1. Controleer de batterij. Zorg ervoor dat de batterij goed is aangesloten en voldoende stroom heeft. Je kunt de accu testen met een voltmeter.
2. Controleer de bougie. Verwijder de bougie en controleer op vonk. Als er geen vonk is, vervang dan de bougie.
3. Controleer de brandstofleiding. Zorg ervoor dat de brandstofleiding niet geknikt of geblokkeerd is. U kunt ook het brandstoffilter controleren om te zien of deze verstopt is.
4. Controleer de carburateur. Maak de carburateur schoon en zorg ervoor dat deze goed is afgesteld.
5. Controleer het luchtfilter. Maak het luchtfilter schoon en zorg ervoor dat het niet verstopt is.
6. Controleer de terugloopstarter. Zorg ervoor dat de terugloopstarter goed is ingeschakeld.

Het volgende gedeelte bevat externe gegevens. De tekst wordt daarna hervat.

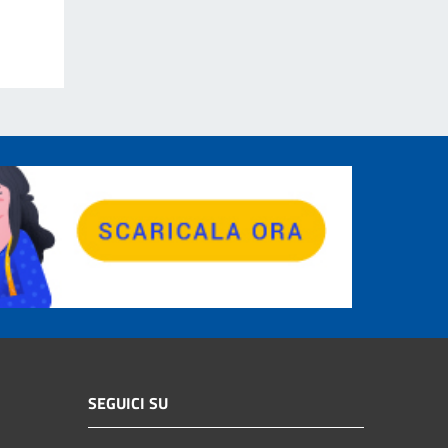
SEGUICI SU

7. Controleer de gaskabel. Zorg ervoor dat de gaskabel goed is aangesloten en niet beschadigd is.
8. Controleer de brandstofpomp Zorg ervoor dat de brandstofpomp stroom krijgt en brandstof naar de motor stuurt.
9. Controleer de motorcompressie Zorg ervoor dat de motor compressie heeft door aan de trekstarter te trekken terwijl de bougies zijn verwijderd. Als er geen compressie is, moet de motor mogelijk opnieuw worden opgebouwd.
Als u al deze zaken heeft gecontroleerd en de Ski-Doo nog steeds niet start, moet u hem mogelijk voor verdere diagnose naar een professional brengen.